WORK TASK 1
Return the entries from their start through the line containing "What is the", inclusive, reproducing each line exactly and leaving out the pictures.

DOCUMENT TEXT
Have you done any writing yourself?
CLU GULAGER: I
write scenes for my film-acting workshop, for the actors. Other than that, I am very, very intimidated
by you guys, and your editors. Because wordsmiths,
to me, are the supreme art. And I know that
Picasso wouldn’t enjoy me saying it, but I’ve said it, and I’ll say it
again. Tonight I’ve got to say a couple
of words; and I’m very frightened.
Because I know the cynicism that goes into writing. I’ve written enough to know that you have to
be somewhat skeptical of all of your sources, of your subject, and of your
wording – and especially your syntax. I have written a western that I like, a
screenplay, and my son, who is a filmmaker (writer/director John Gulager),
likes a lot, called MISTER. And I’ve
written about fifteen screenplays, none of which have been done. We’ve gotten some of them partially made, and
then run out of money all the time. I
should probably know your films --
HENRY: It
depends how late you stay up, and what strange channels you watch.
CLU GULAGER: Well,
I don’t watch TV. I don’t have any
machines in my house, except a refrigerator, and a stove that’s broken. And of course, my head. That machine doesn’t function well at this
time, but it’s there; I sleep with it.
HENRY: Okay,
this will come out of left field: what was it like doing THE TALL MAN, with
Barry Sullivan as Pat Garrett?
CLU GULAGER: He
looked like a turtle, when he was looking good.
Otherwise he looked to me like he was about to crumple, most of the
time. Alcoholics tend to feel badly when
they get up in the mornings, and we started shooting early. So by noon he was about ready to go
home. That’s showbiz talk.
HENRY: Was he
drinking while you were doing the show?
CLU GULAGER:
Oh yes. We sat down from time to
time. I was a young actor, and did not
like that. I knew everything then. And what I know now you could put on the head
of a needle.
HENRY: What
is your favorite role among your screen performances?
CLU GULAGER:
Oh, I enjoyed mounting Cybil Shepherd on a pool table in THE LAST
PICTURE SHOW. That was fun.
HENRY: That
sounds fun.

THE DATA
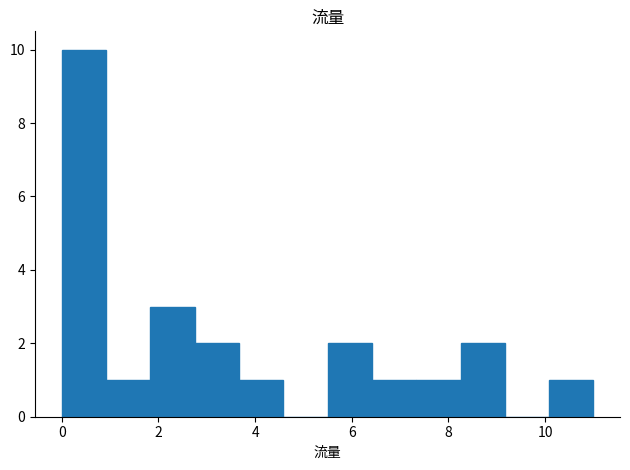

Reading left to right, transcribe this chart: for each bar, give the range it covers on the x-axis and its height. Neither the bar edges nor the heights are printed on the chart, so give them approximately, as read against the axes.

0.0 to 1.0: 10
1.0 to 1.8: 1
1.8 to 2.8: 3
2.8 to 3.6: 2
3.6 to 4.6: 1
4.6 to 5.6: 0
5.6 to 6.4: 2
6.4 to 7.4: 1
7.4 to 8.2: 1
8.2 to 9.2: 2
9.2 to 10.0: 0
10.0 to 11.0: 1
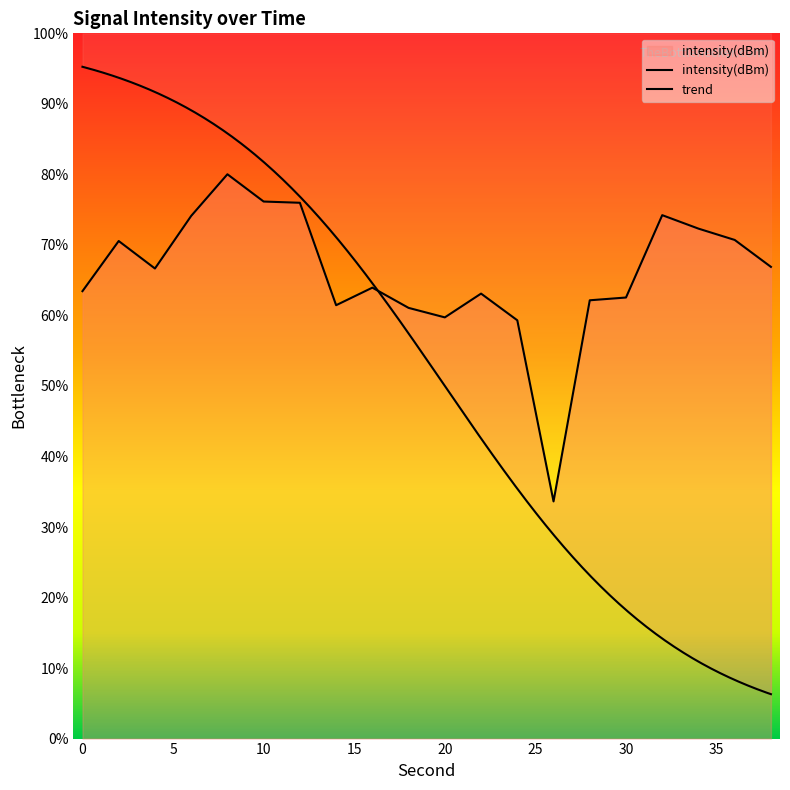

What is the ratio of the value at 0 to the value at 24?

1.1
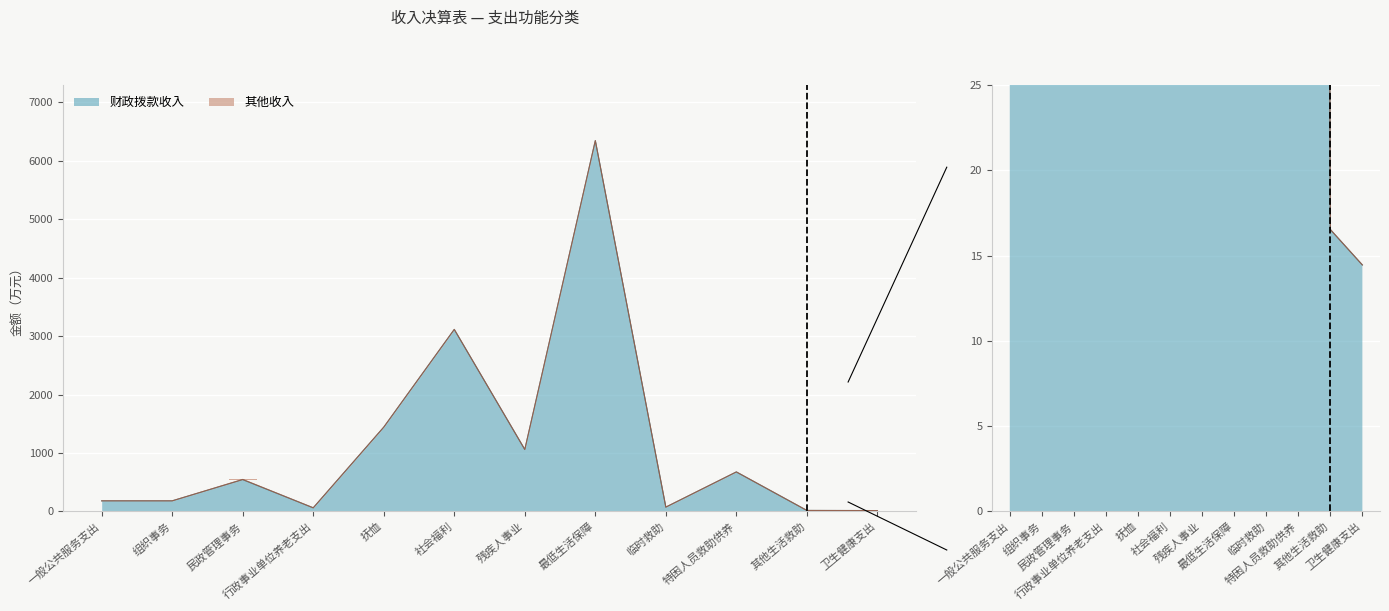

What value does the data have at 一般公共服务支出?

180.9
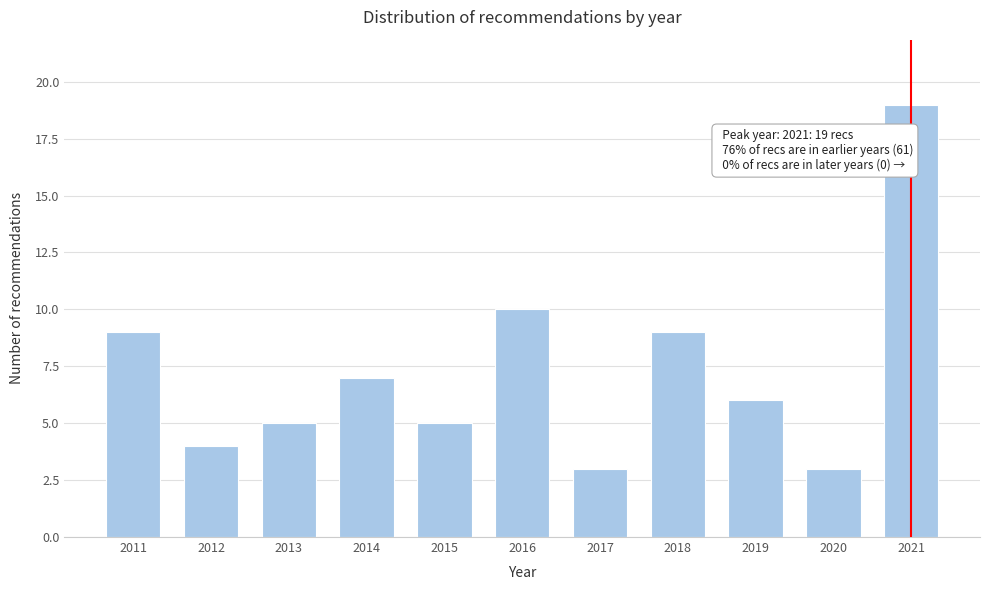

Reading right to left, what are all the values shown in this chart?

19	3	6	9	3	10	5	7	5	4	9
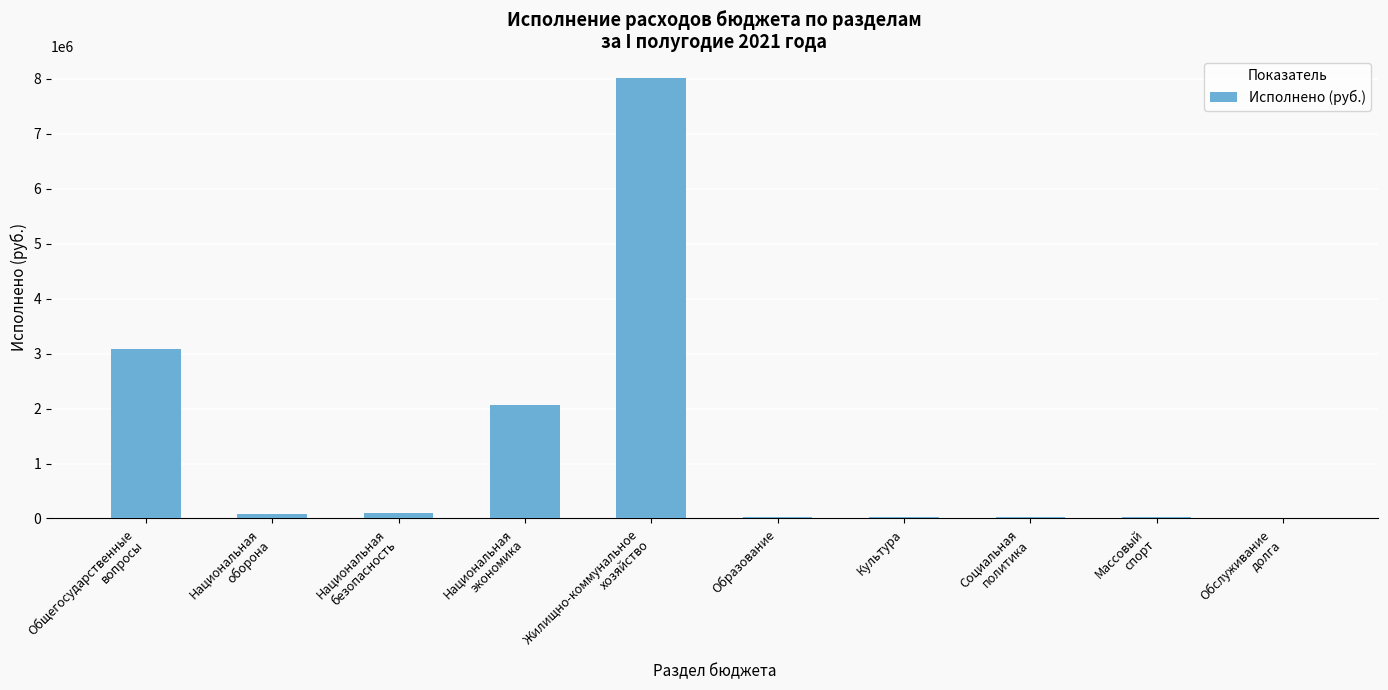

Which has a higher value, Образование or Общегосударственные
вопросы?

Общегосударственные
вопросы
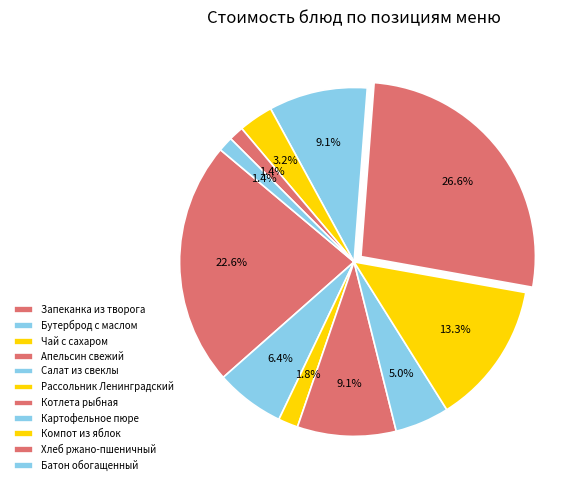

Does Запеканка из творога represent more than half of the total?

No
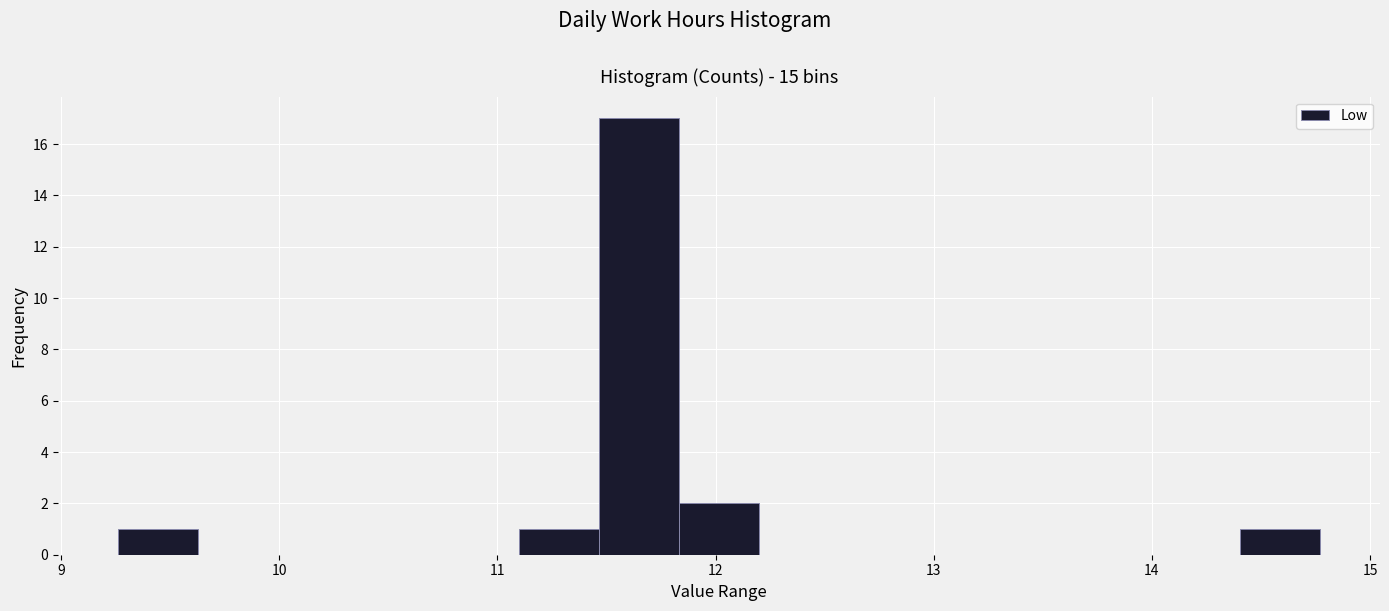

Read against the x-axis, roughly where is the centre of the tallest bar?

11.6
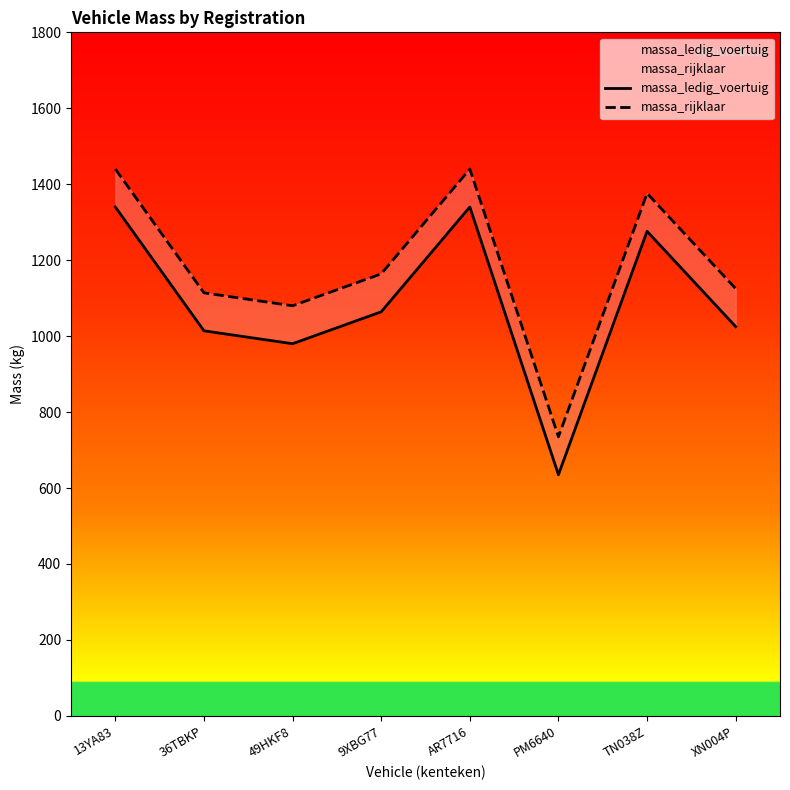

Is it true that massa_ledig_voertuig equals 980 at 49HKF8?

True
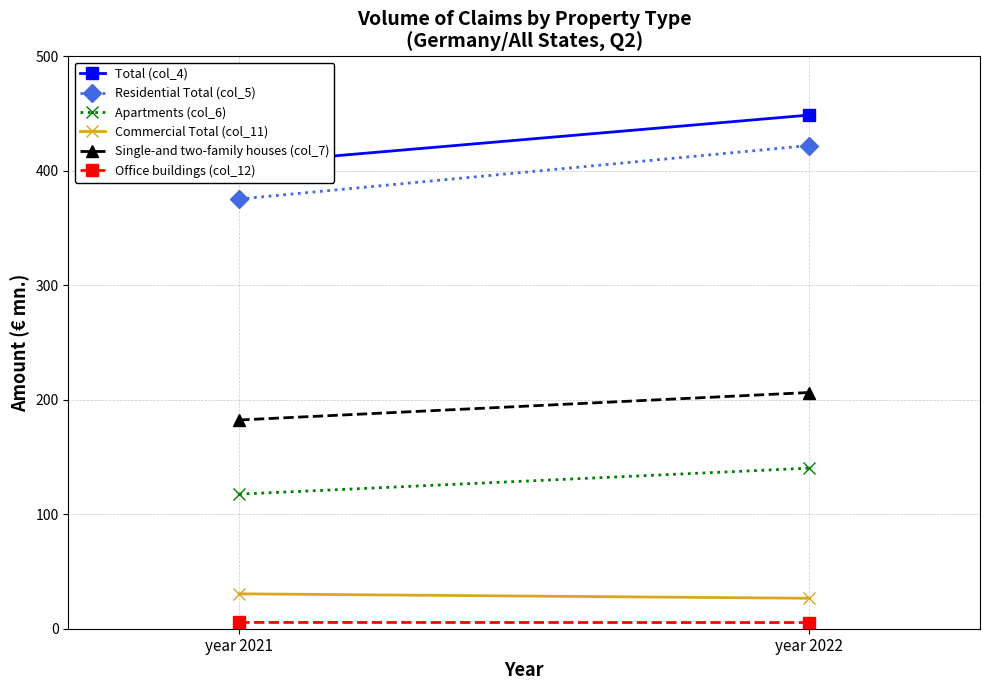

How many data points does each series have?

2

WORK TASK 2
Retype the passage of the Clu Gulager interview between "CLU GULAGER: He" and "That’s showbiz talk.", inclusive, word for word.

RESPONSE AREA 1
Reading left to right, transcribe this chart: for each bar, give the range it covers on the x-axis and its height. Neither the bar edges nor the heights are printed on the chart, so give them approximately, as read against the axes.

0.0 to 1.0: 10
1.0 to 1.8: 1
1.8 to 2.8: 3
2.8 to 3.6: 2
3.6 to 4.6: 1
4.6 to 5.6: 0
5.6 to 6.4: 2
6.4 to 7.4: 1
7.4 to 8.2: 1
8.2 to 9.2: 2
9.2 to 10.0: 0
10.0 to 11.0: 1

What is the ratio of the value at 0 to the value at 24?

RESPONSE AREA 2
CLU GULAGER: He
looked like a turtle, when he was looking good.
Otherwise he looked to me like he was about to crumple, most of the
time. Alcoholics tend to feel badly when
they get up in the mornings, and we started shooting early. So by noon he was about ready to go
home. That’s showbiz talk.